Host: And get information to a lot of people that really need that information.

Shah: And the success, which I would call already because people haven't paid attention to what we do, and it's always a difference between a name-brand school and a school which comes from a state, which people may think, "What do they have to offer?" But this, we are actually showing that we have a lot more we can offer, and it's a lot bigger success because we don't have enough resources. Our school is fairly new. It was only started in 1982. Without having those resources and endowments and the funding, you could still create a platform for your faculty. So that's already a success.

Host: Was there a barrier that you had to overcome to implement this?

Shah: I think the barrier, and again I'll talk at mainly the individual level, my personal barrier was I wasn't even sure what I'm capable of doing with things like that so I had to basically work on myself. And then the other barrier was also how do you get buy-in just the way you ask me the question that is this even going to work, because many times there were a lot of naysayers saying, "Why do you even want to create a journal?"

But I think you have to have learned that sometimes the product can speak for itself, so you want to take a naysayer's opinion and that helped me a lot because I would ask, "Why would you say that," and they said, "Where are you going to find a reviewer?" And then those things helped me actually build it a little differently.

Host: Yeah, sure.

Shah: So everybody who says it's not going to work is actually not a barrier, because if you really dive into the question and ask them why, they have something really meaningful to offer. And there are people who will say, "This is not going to work," then I just don't have to . . . basically, that's an opinion, and I usually don't address every opinion, so it's okay.

Host: Was it a fairly minimal investment to launch this?

Shah: There was no investment in a way, because this was my time as a faculty. That's what I'm supposed to do as a faculty affairs office.

Host: So if it fails it doesn't matter because . . .

Shah: No, it . . .

Host: Well, I don't mean to say it that way, but it's not like they spent millions of dollars on it.

Shah: But unfortunately, that's the term, yeah, in that term you're right because it's not . . . and then it's also good to be on a mini league, as you mentioned, that people are not watching that much. But you learn. But I think the leaderships are being, this is his vision, and I . . .
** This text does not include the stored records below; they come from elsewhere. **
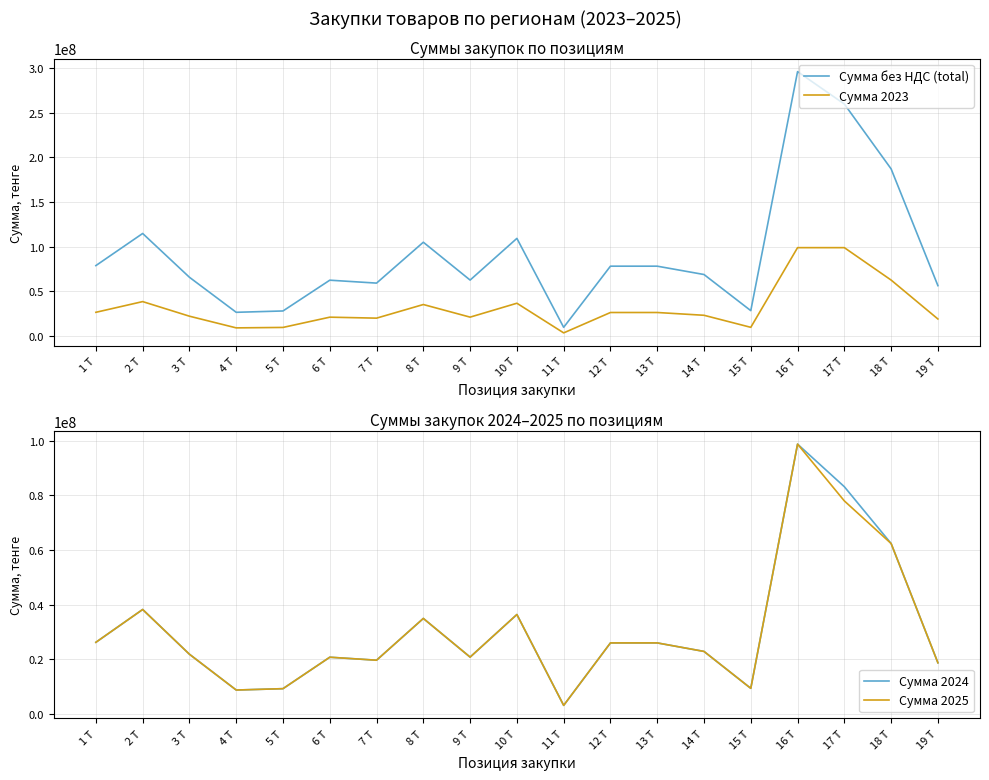

Which series has the largest total across all categories?

Сумма без НДС (total)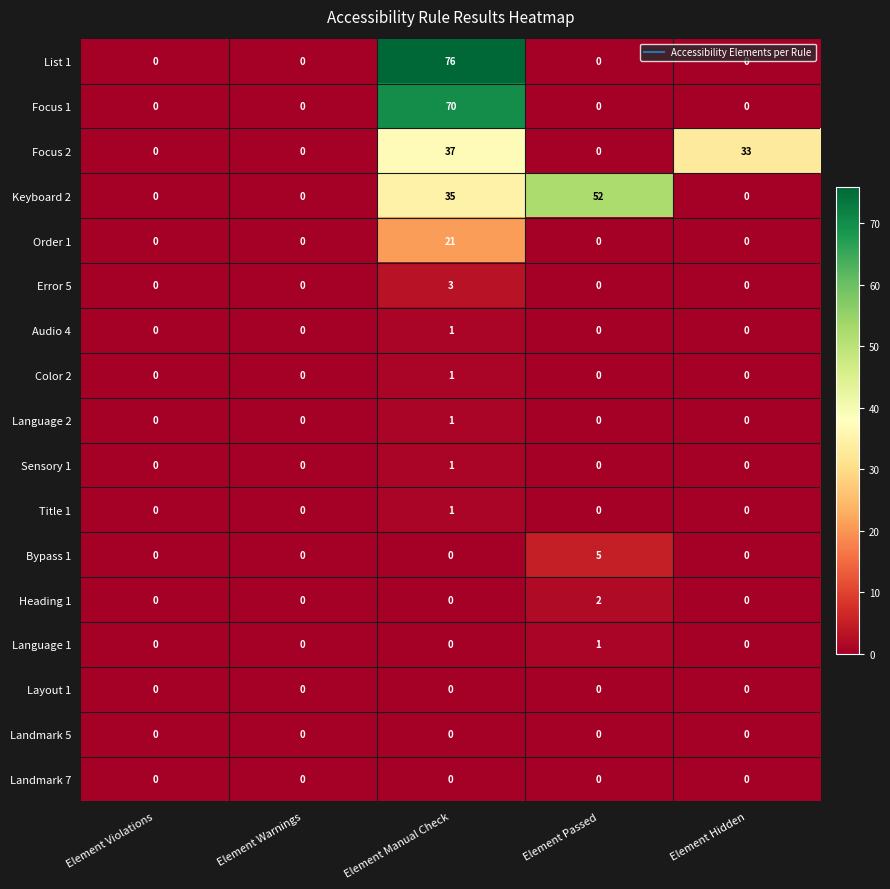

How many data points does each series have?

5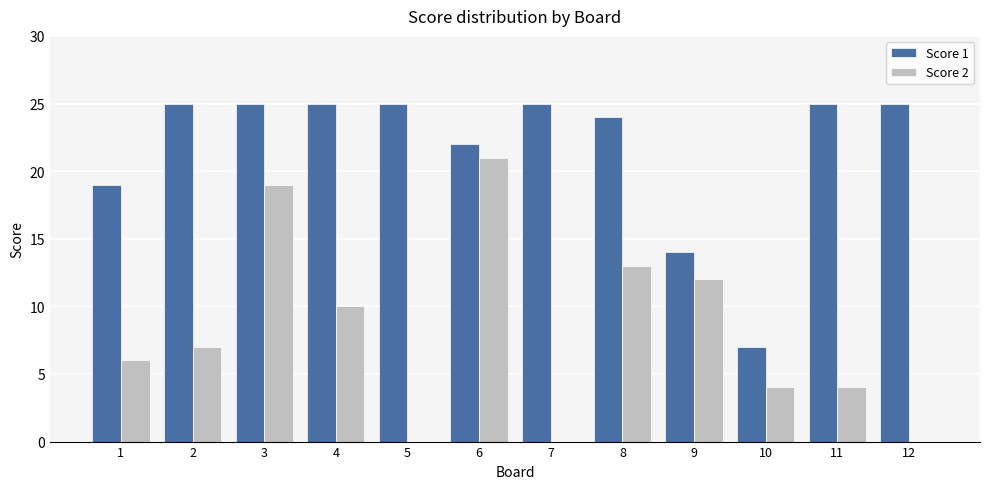

How many groups of bars are there?

12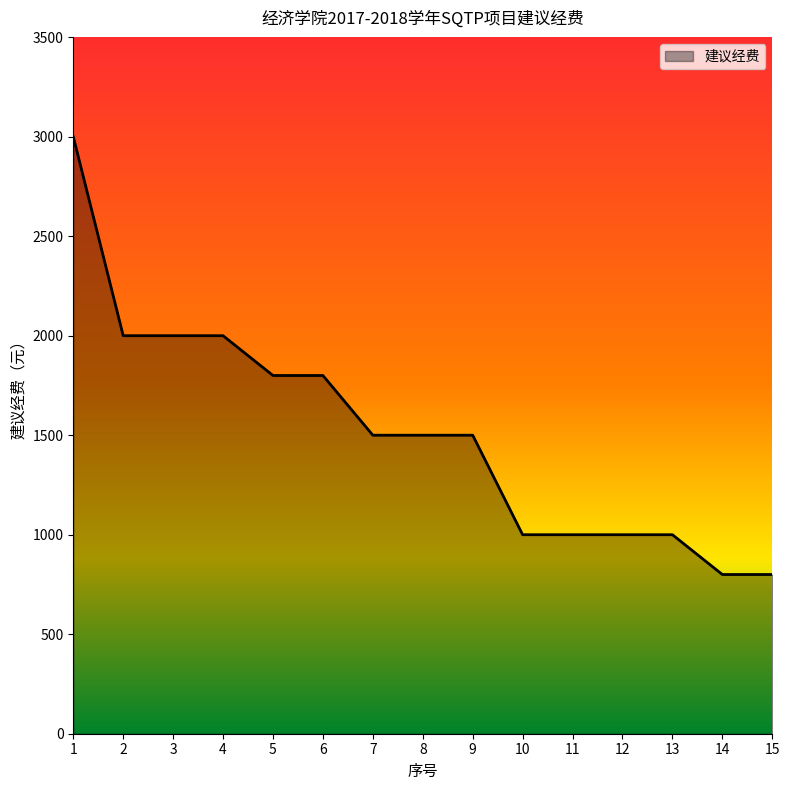

What is the change in value from 4 to 6?

-200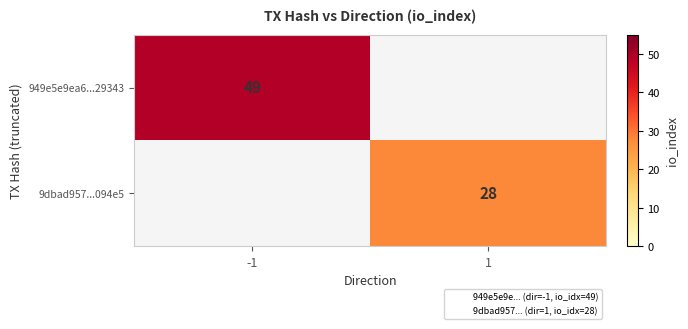

The value of 949e5e9ea6...29343 at -1 is 13.1. True or false?

False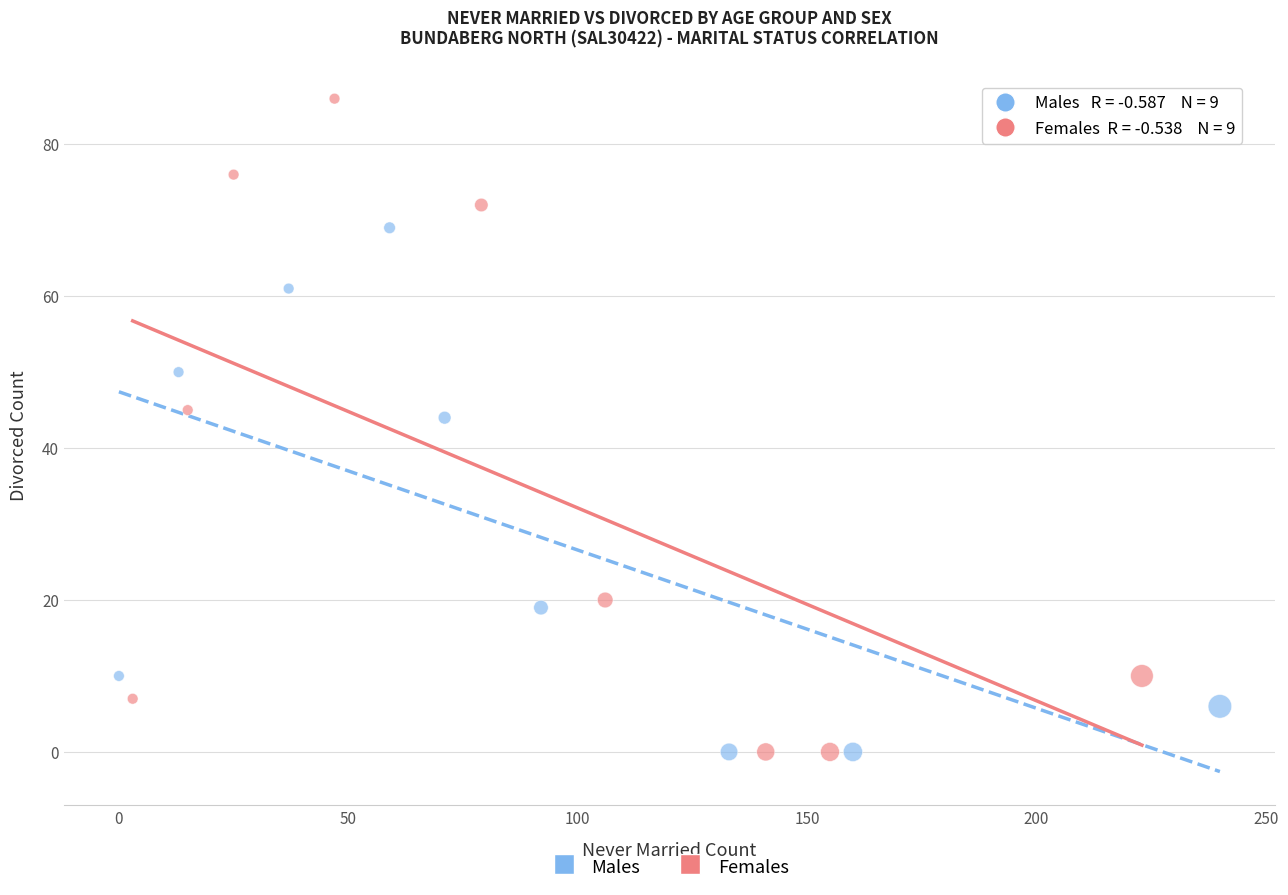

Which series contains the highest Y value?

Females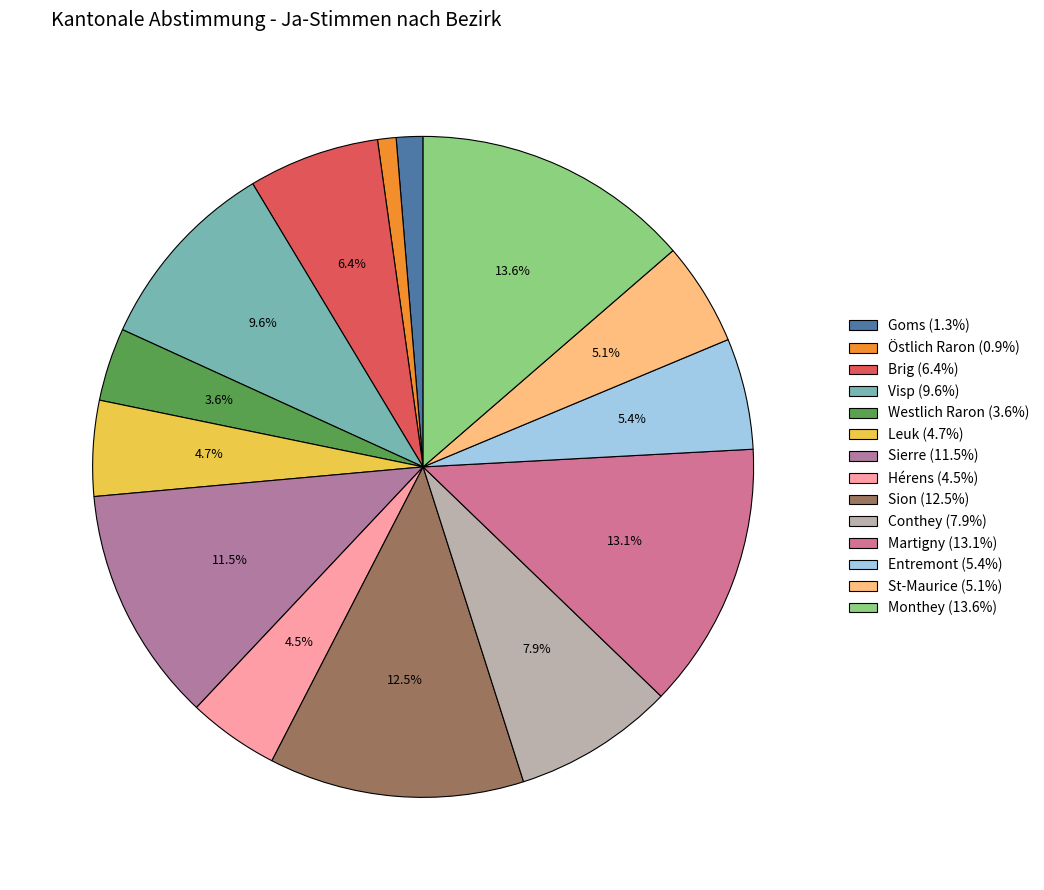

To the nearest percent, what is the average slice percentage?

7%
Host: That helps, that top level vision.

Shah: So the leadership vision helps a lot, so I think the support is there. I don't think that financially it could have been created a barrier. It's just all, as you are saying, a lot of faculty said, "Will this work," but once they saw the product, now you want to submit.

Host: Yeah, you've won them over.

Shah: Yeah, you won them, yes.

Host: With the vision. What one thing would you change, you know, through this process, something for somebody else to avoid that's thinking about doing it?

Shah: I think I would probably map out a little bit differently in a way that . . . but I think the good part about the electronic journal is you can always add, but I think the categories, and while creating the buy-in from the university folks that they had the program and they would probably . . . everyone was actually just watching on the sideline. If it takes off, people are going to help you.

Host: Sure.

Shah: So maybe the, initially if I had to do this again I would have actually had a proposal and let everyone look at the proposal.

Host: Yeah.

Shah: But then I think I was also given a timeline, so I bypassed a lot of those steps and then just did it.

Host: So if there's somebody listening that would like some more information, would you help them through this process?

Shah: Oh, absolutely, and I think it amazing that those medical schools which are a part of the university, the university is your mother ship and they have enough resources to do anything but you just have to partner. I think Digital Commons is the software that is used by several universities, and I think it was a minimum investment on our side but it still gave a good recognition to the school and the university. So yeah.